The integrals (41) can be expressed as generalized hypergeometric series
$$\begin{eqnarray}\displaystyle & & \displaystyle \mathop{\biggl(\mathop{\prod }_{i=1}^{n}{\displaystyle \frac{(u_{i}-1)!(v_{i}-1)!}{(u_{i}+v_{i}-1)!}}\biggr)}\nolimits_{n+1}F_{n}\left(\begin{array}{@{}c@{}}u_{1},\ldots ,u_{n},N\\ u_{1}+v_{1},\ldots ,u_{n}+v_{n}\end{array};\displaystyle 1\right)\nonumber\\ \displaystyle & & \displaystyle \quad ={\displaystyle \frac{\mathop{\prod }_{i=1}^{n}(v_{i}-1)!}{(N-1)!}}\mathop{\sum }_{k\geqslant 0}{\displaystyle \frac{(k)_{u_{1}}\cdots (k)_{u_{n}}(k+1)_{N-1}}{(k)_{u_{1}+v_{1}}\cdots (k)_{u_{n}+v_{n}}}}.\end{eqnarray}$$
If
$2u_{i}+v_{i}=N+1$
, then the corresponding generalized hypergeometric series is said to be well-poised.
5.3 Weight drop
In the context of Theorem 5.1, we say that the integral
$\int _{[0,1]^{n}}\unicode[STIX]{x1D714}$
has weight drop if the highest weight coefficient
$a_{n}(\unicode[STIX]{x1D714})$
vanishes. This amounts to saying that the class
$[\unicode[STIX]{x1D714}]$
actually lives in the step
$W_{2(n-1)}{\mathcal{Z}}_{n,\text{dR}}$
of the weight filtration, hence the terminology. We give a sufficient condition for this phenomenon to happen.

Data records

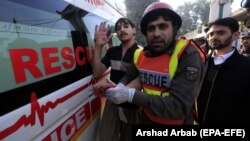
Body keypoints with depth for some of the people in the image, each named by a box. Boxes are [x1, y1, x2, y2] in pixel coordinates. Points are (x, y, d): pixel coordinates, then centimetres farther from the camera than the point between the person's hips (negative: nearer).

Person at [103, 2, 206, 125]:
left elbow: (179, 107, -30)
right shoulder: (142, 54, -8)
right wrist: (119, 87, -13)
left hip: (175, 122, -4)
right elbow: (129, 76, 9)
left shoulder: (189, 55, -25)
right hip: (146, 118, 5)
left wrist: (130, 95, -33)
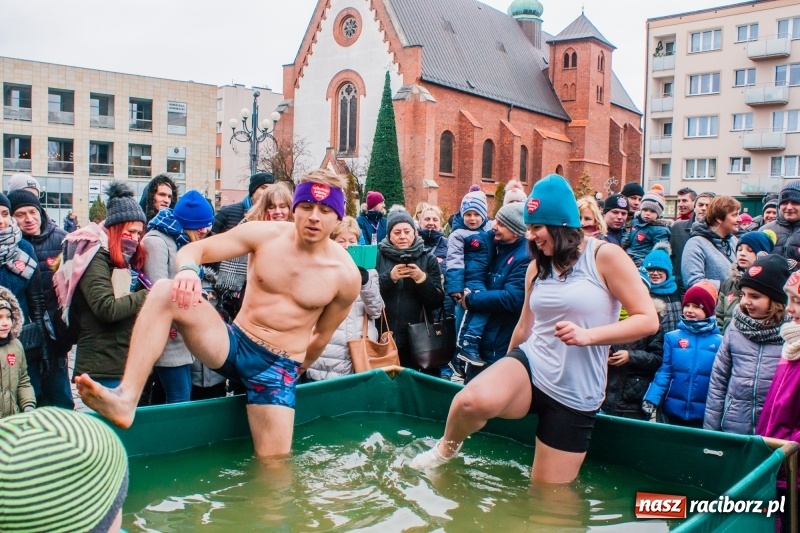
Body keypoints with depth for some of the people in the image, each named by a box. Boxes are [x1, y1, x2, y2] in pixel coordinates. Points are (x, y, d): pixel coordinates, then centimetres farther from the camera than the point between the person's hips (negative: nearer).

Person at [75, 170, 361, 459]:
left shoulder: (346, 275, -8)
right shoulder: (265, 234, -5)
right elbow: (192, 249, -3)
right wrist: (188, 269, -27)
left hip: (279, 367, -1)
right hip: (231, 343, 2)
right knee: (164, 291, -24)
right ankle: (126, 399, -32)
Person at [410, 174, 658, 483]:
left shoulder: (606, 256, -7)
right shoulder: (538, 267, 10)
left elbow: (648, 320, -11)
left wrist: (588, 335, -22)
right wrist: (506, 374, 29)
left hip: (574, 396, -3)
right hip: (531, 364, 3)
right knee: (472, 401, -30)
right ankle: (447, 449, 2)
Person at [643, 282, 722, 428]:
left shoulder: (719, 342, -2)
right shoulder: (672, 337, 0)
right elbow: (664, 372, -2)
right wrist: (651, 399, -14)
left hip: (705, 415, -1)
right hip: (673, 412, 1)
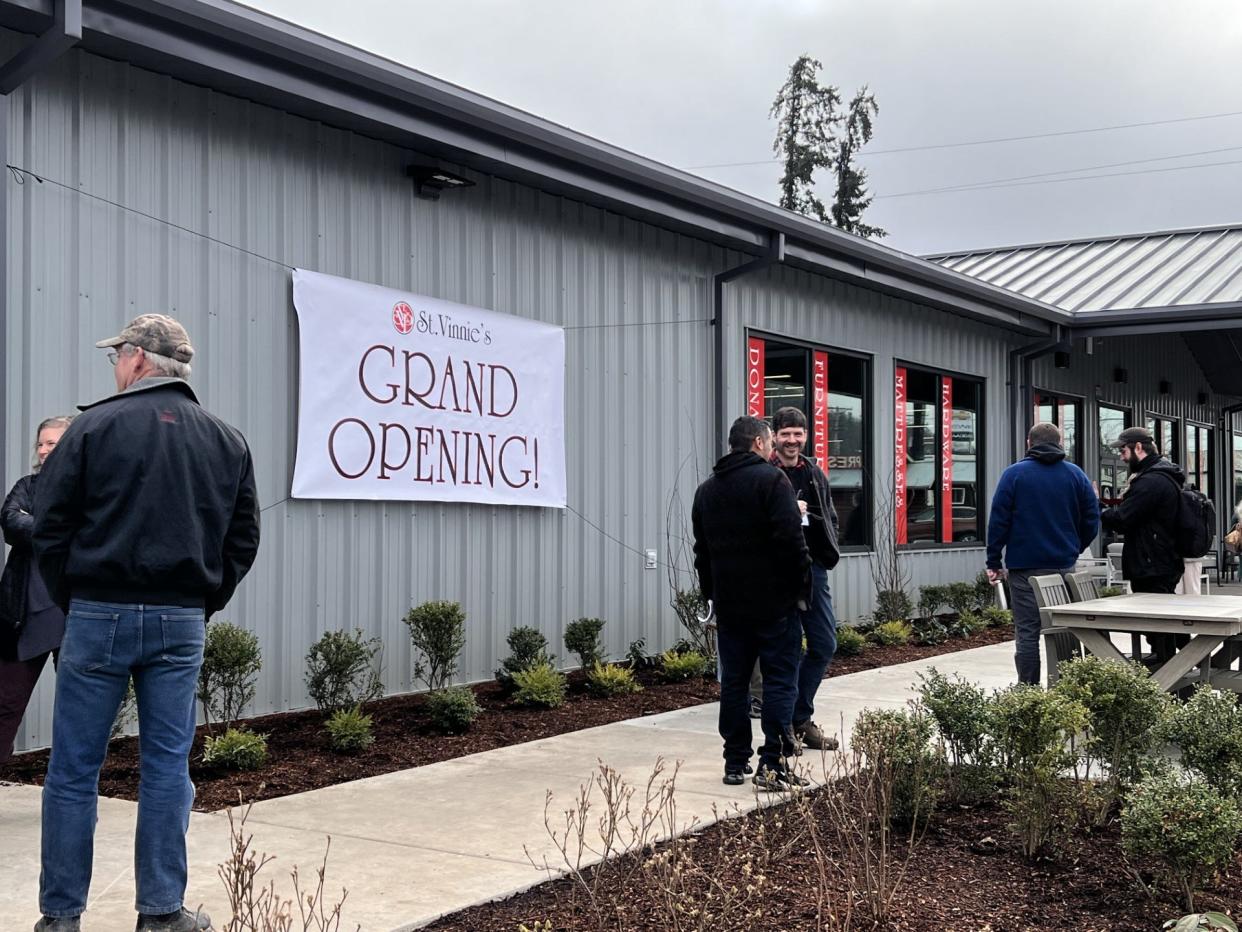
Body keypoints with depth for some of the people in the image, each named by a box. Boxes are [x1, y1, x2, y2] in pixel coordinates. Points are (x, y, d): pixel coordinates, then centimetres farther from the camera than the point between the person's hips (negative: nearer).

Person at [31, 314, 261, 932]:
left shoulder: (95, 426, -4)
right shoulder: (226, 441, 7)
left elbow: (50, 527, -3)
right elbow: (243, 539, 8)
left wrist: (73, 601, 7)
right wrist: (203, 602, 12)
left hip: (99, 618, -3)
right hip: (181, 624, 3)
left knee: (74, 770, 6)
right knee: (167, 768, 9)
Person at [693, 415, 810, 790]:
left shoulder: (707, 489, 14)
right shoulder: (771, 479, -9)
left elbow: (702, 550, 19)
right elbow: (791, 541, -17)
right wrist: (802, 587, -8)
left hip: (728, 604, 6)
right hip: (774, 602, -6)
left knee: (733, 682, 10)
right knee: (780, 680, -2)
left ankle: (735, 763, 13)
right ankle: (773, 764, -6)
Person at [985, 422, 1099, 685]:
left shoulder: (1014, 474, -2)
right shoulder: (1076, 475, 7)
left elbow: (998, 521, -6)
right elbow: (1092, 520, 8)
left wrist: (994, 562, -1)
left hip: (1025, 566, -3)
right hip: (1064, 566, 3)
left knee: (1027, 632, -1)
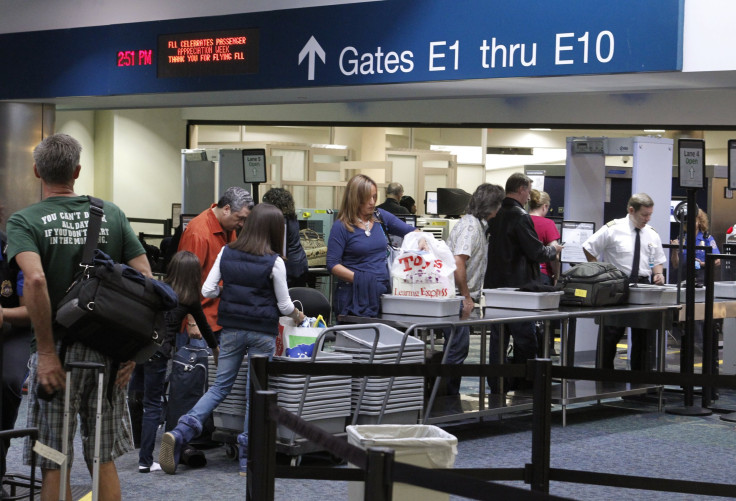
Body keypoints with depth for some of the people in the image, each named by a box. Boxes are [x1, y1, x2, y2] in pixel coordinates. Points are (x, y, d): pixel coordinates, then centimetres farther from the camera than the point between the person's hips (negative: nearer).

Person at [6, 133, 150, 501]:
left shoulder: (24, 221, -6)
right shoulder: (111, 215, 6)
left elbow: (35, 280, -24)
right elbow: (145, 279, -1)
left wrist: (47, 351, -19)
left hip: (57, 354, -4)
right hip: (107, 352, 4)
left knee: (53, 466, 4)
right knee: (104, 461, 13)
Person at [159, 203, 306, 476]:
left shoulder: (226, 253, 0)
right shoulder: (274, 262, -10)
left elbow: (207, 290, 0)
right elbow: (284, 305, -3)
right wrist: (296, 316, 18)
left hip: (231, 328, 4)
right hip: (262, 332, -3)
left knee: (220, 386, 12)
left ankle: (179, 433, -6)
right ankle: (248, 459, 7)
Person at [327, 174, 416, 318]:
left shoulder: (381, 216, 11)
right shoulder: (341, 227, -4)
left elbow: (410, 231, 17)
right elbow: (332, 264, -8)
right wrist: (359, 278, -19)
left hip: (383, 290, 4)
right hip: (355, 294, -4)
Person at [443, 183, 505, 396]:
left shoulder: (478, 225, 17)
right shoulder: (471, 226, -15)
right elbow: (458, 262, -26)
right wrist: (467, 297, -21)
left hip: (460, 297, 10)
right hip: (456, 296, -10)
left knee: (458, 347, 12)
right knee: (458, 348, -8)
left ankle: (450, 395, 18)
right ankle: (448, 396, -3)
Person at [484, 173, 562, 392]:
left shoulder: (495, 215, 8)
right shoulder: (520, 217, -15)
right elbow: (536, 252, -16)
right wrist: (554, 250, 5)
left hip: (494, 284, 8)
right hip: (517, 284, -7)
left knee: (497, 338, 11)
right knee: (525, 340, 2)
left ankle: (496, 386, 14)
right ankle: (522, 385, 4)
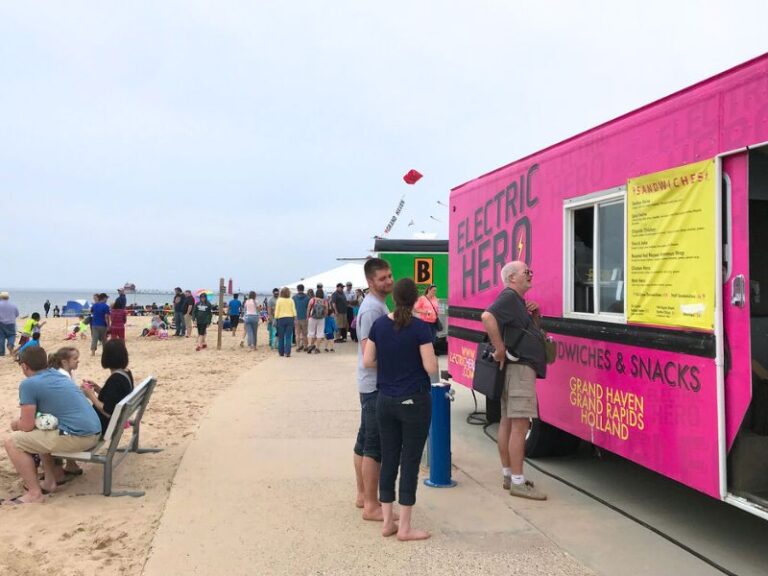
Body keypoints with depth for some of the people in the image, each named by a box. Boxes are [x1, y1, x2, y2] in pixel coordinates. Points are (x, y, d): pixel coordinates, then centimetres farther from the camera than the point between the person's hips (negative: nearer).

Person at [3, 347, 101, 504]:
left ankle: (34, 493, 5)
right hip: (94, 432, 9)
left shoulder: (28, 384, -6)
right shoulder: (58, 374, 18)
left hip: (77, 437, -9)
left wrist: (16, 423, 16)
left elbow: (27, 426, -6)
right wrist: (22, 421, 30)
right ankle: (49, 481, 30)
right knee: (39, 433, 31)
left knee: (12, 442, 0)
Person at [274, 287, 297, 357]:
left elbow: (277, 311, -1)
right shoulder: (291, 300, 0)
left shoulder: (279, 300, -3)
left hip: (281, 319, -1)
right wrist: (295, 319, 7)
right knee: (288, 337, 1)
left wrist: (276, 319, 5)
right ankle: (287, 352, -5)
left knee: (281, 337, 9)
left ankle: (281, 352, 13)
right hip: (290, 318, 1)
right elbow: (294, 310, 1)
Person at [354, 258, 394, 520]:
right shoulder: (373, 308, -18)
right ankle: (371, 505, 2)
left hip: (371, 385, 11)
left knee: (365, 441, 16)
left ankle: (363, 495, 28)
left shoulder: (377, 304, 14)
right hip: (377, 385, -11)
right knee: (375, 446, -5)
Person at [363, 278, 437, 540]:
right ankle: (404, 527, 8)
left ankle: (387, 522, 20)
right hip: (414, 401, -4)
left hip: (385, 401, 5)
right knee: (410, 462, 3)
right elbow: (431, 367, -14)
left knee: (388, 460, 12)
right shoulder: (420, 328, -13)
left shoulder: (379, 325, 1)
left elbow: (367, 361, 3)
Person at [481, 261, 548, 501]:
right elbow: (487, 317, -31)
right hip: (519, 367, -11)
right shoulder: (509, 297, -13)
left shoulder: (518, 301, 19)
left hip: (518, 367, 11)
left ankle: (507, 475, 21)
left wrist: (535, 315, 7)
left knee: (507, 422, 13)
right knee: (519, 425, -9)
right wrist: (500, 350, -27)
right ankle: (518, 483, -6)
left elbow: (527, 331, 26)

### COMPLETE THE FOLLOWING:
- a) Duplicate the part of the text excerpt starting with "5.3 Weight drop" and going on through "phenomenon to happen.".
- b) In the rows, rename "ankle" to "ankle joint" and give again only the lines starting with the line with "left hip: (460, 297, 10)" and going on through the line with "left wrist: (16, 423, 16)", with everything else unchanged. Leave the picture lines out of the answer.

### SOLUTIONS BY TASK:
- a)
5.3 Weight drop
In the context of Theorem 5.1, we say that the integral
$\int _{[0,1]^{n}}\unicode[STIX]{x1D714}$
has weight drop if the highest weight coefficient
$a_{n}(\unicode[STIX]{x1D714})$
vanishes. This amounts to saying that the class
$[\unicode[STIX]{x1D714}]$
actually lives in the step
$W_{2(n-1)}{\mathcal{Z}}_{n,\text{dR}}$
of the weight filtration, hence the terminology. We give a sufficient condition for this phenomenon to happen.

- b)
left hip: (460, 297, 10)
right hip: (456, 296, -10)
left knee: (458, 347, 12)
right knee: (458, 348, -8)
left ankle joint: (450, 395, 18)
right ankle joint: (448, 396, -3)
Person at [484, 173, 562, 392]:
left shoulder: (495, 215, 8)
right shoulder: (520, 217, -15)
right elbow: (536, 252, -16)
right wrist: (554, 250, 5)
left hip: (494, 284, 8)
right hip: (517, 284, -7)
left knee: (497, 338, 11)
right knee: (525, 340, 2)
left ankle joint: (496, 386, 14)
right ankle joint: (522, 385, 4)
Body keypoints with depth for some of the people in the image, each named by a box. Boxes are [x1, y1, x2, y2] in pixel coordinates. Points are (x, y, d): pixel coordinates, then centimetres farther from the camera than the point between the person's hips (negative: nearer).

Person at [3, 347, 101, 504]:
left ankle joint: (34, 493, 5)
right hip: (94, 432, 9)
left shoulder: (28, 384, -6)
right shoulder: (58, 374, 18)
left hip: (77, 437, -9)
left wrist: (16, 423, 16)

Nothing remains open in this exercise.